Direct evidence may come from witnesses who give oral testimony based on their observations. Direct evidence cannot be hearsay, which is second-hand testimony.

CISSP Certified Information Systems Security Professional Official Study Guide, 9th Edition. Pg 913-916.

Question 54

Circumstantial evidence

Answer 54

Used to prove an intermediate fact used to assume another fact.

CISSP Certified Information Systems Security Professional Official Study Guide, 9th Edition.

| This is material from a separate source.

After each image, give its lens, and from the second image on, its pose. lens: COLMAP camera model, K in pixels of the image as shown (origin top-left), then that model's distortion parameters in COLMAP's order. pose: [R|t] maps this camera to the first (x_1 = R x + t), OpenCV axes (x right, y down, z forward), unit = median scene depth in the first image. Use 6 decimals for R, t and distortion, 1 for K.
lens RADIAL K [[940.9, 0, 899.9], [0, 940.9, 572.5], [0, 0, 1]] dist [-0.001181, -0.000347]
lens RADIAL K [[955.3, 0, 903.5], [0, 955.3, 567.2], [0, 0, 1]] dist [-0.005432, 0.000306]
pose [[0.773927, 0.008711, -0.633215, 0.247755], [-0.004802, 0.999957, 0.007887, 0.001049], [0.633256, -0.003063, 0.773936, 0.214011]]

Pg 913-916.

Question 55

Conclusive Evidence

Answer 55

Conclusive evidence is irrefutable and cannot be contradicted.

CISSP Certified Information Systems Security Professional Official Study Guide, 9th Edition. Pg 913-916.

Question 56

Hierarchical Storage Management

Answer 56

Processof putting older backups on slower, cheaper forms of media - and newer backups on faster, more accessible forms of media.

Hierarchical Storage Management (HSM) system dynamically manages data across different storage media to optimize for access speed or media cost. This technology is frequently used in backup solutions. For example, a HSM will transfer last week’s backup from Solid-State Drives (SSDs) to spindle drives and, after a month, it may transfer it to tape.

CISSP Certified Information Systems Security Professional Official Study Guide, 9th Edition. Pg 896.

Question 57

Do normal home/business insurance policies cover floods?

Answer 57

Not usually

Question 58

Proximity card

Answer 58

uses an electromagneticT coil for identification.

Question 59

SSAE18 and SOC

Answer 59

SSAE 18 is an attestation standard often used in SOC Audits.

Question 60

Impersonation - AKA Spoofing, AKA Masquerading

Answer 60

Act of taking on the identity of someone else.